[PROVIDED PASSAGE]:
....................

LEGENDARY HEROES #22

MANDRAKE THE MAGICIAN

Some regard Mandrake the Magician to be the first comic strip "superhero".  Mandrake was created by Lee Falk (1911-1999) who was born Leon Harrison Gross in St. Louis.  His father died when he was a young boy and his mother remarried a man named Albert Falk Epstein.  After leaving college he adopted the name Lee Falk.  Falk was a cartoonist, writer for the pulps, theater director, and producer.  He had a fascination for stage magicians ever since he was a boy, and through this he developed the idea of Mandrake.  He sketched the first strips himself and was asked years later why Mandrake resembled himself, to which Falk replied, "Well, of course...I was alone in a room with a mirror when I drew him".  When Falk went to New York City to pitch the idea of his strip to King Features it was the furthest he had ever travelled from St. Louis.  King Features liked the idea and Falk teamed with cartoonist Phil Davis to do the strip which premiered on June 11, 1934 in newspapers across the country.  Lee wrote the stories and Phil drew the strips until 1964 when Phil Davis died.  Falk hired Fred Fredericks to draw the strip and when Falk passed away in 1999 Fredericks took over the writing of the strip.  At the height of it's popularity Mandrake was reaching over 100 million readers every day.  The Sunday page was dropped by the syndicate on December 29, 2002.  The daily strip ended on July 6, 2013 rather abruptly when Fredericks decided to retire...in mid-story!

....................

[EXERCISES TO COMPLETE]:
1. List every occupation the Mandrake the Magician passage says Lee Falk held.
2. In the Mandrake the Magician passage, on what date did the strip premiere in newspapers?
The material after this note comes from a source unrelated to the passage on Mandrake the Magician.

....................

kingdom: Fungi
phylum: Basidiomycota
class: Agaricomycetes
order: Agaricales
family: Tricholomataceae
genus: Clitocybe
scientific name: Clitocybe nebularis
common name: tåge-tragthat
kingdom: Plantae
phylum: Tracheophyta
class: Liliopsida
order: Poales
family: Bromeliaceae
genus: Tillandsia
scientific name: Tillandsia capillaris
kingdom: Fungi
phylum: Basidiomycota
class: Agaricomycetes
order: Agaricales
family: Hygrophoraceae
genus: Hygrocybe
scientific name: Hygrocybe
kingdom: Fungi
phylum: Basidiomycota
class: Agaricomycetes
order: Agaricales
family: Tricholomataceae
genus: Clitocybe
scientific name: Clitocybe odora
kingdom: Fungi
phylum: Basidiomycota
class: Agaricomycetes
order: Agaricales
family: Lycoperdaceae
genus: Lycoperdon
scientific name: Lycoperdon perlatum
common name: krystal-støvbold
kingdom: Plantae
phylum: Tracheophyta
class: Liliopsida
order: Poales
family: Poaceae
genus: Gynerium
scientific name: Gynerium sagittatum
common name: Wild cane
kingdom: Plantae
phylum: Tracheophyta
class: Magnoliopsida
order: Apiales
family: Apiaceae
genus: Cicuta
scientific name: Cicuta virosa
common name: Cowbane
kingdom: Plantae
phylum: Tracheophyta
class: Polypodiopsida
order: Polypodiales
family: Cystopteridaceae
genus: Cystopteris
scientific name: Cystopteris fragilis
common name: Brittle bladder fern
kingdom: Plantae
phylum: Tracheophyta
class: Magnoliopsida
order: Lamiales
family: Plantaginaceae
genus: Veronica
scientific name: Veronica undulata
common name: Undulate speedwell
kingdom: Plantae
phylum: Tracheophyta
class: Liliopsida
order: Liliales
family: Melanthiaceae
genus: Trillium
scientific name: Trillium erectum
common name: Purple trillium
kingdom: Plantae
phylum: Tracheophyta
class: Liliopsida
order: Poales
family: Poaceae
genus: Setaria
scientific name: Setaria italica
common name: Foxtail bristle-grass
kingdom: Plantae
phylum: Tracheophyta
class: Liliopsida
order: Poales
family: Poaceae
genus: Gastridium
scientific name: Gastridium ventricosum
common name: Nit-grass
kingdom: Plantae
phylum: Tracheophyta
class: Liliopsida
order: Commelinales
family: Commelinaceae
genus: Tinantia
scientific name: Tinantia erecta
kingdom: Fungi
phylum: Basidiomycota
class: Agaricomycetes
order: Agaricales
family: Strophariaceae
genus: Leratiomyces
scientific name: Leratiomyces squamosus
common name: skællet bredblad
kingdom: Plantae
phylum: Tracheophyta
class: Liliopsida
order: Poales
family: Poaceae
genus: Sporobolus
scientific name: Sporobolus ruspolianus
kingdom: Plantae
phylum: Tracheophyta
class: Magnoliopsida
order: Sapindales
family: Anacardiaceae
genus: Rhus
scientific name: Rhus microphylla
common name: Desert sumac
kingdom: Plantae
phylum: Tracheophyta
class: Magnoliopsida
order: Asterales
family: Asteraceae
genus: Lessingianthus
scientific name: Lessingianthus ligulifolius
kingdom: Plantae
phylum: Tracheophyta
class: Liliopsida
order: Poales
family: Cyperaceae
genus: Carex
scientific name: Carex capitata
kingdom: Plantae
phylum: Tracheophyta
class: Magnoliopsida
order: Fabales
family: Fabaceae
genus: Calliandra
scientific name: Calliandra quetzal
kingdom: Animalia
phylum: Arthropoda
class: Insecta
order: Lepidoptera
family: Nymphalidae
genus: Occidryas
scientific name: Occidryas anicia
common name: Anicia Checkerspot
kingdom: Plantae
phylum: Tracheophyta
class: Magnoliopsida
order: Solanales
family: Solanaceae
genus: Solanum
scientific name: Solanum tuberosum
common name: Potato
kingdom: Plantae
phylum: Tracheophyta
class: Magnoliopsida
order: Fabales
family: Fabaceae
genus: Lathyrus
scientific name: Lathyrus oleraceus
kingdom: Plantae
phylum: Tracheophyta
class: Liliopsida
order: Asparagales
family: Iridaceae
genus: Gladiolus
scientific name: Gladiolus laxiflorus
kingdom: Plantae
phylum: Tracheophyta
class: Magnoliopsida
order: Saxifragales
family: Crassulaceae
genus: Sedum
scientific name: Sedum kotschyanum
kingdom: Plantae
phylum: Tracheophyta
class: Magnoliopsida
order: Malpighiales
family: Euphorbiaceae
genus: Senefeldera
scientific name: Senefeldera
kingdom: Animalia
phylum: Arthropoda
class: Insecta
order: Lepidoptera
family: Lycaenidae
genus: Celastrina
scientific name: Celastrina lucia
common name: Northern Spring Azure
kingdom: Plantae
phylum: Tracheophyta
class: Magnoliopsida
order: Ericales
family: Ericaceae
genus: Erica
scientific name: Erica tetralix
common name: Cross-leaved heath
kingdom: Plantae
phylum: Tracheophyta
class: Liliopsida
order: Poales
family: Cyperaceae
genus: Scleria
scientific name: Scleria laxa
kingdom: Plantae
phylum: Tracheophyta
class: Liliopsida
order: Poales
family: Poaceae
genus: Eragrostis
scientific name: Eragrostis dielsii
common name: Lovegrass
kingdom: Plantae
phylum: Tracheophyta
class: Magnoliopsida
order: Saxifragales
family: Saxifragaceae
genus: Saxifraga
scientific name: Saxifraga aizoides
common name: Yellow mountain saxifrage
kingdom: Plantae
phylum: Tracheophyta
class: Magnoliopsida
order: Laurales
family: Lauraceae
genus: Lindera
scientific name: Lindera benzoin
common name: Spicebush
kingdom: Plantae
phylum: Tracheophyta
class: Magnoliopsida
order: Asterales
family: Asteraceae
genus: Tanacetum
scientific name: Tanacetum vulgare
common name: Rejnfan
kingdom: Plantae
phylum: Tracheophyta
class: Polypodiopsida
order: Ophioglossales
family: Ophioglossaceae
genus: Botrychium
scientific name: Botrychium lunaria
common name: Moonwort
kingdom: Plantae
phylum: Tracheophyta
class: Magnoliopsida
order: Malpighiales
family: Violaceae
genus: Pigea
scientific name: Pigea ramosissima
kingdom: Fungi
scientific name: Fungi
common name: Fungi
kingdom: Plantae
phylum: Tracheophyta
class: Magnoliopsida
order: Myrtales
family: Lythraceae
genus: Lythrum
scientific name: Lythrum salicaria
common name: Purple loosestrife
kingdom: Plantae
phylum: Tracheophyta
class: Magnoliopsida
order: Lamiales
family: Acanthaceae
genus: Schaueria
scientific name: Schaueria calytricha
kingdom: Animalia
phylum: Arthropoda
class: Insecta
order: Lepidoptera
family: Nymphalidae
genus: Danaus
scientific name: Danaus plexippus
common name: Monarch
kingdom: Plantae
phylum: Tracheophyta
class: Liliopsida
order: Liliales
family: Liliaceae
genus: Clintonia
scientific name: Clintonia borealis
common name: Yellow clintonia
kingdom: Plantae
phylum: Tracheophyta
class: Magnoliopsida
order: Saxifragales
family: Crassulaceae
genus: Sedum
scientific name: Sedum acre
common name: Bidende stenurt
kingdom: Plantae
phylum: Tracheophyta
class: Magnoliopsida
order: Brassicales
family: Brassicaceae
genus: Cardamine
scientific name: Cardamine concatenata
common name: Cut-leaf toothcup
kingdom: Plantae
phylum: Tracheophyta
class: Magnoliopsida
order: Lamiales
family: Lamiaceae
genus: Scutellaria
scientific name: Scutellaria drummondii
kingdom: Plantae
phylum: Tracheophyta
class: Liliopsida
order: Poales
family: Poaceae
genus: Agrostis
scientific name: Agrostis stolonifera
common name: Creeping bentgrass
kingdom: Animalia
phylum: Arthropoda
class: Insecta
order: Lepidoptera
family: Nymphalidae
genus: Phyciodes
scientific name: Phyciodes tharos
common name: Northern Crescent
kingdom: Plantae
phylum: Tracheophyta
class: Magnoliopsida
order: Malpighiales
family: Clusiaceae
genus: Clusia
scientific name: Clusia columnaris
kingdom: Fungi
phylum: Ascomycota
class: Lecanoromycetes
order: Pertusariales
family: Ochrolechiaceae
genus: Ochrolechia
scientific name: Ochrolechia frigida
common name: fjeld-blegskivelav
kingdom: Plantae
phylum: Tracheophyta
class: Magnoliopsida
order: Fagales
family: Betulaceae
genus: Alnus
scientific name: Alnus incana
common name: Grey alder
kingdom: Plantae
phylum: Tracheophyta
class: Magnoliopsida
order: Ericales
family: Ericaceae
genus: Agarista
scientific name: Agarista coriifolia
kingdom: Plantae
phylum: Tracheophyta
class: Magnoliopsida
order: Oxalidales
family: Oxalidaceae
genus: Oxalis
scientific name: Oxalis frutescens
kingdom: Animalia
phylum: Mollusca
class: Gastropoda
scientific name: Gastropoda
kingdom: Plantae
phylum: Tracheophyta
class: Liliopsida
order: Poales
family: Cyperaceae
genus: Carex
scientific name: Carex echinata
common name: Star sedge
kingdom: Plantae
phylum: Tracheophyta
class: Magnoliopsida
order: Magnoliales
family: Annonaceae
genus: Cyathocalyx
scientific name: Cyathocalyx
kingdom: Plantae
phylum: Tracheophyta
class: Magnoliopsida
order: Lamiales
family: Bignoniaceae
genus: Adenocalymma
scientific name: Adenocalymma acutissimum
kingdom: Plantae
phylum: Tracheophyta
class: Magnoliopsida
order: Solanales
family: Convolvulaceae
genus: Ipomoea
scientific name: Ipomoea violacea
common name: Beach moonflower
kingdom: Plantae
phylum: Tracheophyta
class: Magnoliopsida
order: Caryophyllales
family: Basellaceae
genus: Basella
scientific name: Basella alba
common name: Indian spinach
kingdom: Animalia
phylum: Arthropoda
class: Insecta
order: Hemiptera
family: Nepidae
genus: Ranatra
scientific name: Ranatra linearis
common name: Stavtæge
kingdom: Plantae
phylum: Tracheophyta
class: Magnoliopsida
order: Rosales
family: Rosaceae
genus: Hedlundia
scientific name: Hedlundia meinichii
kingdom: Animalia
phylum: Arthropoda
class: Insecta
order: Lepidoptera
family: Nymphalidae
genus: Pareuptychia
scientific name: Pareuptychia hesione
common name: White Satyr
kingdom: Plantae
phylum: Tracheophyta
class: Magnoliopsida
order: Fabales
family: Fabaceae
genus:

....................

[OUTPUTS IN ORDER]:
1. cartoonist, writer for the pulps, theater director, producer

2. June 11, 1934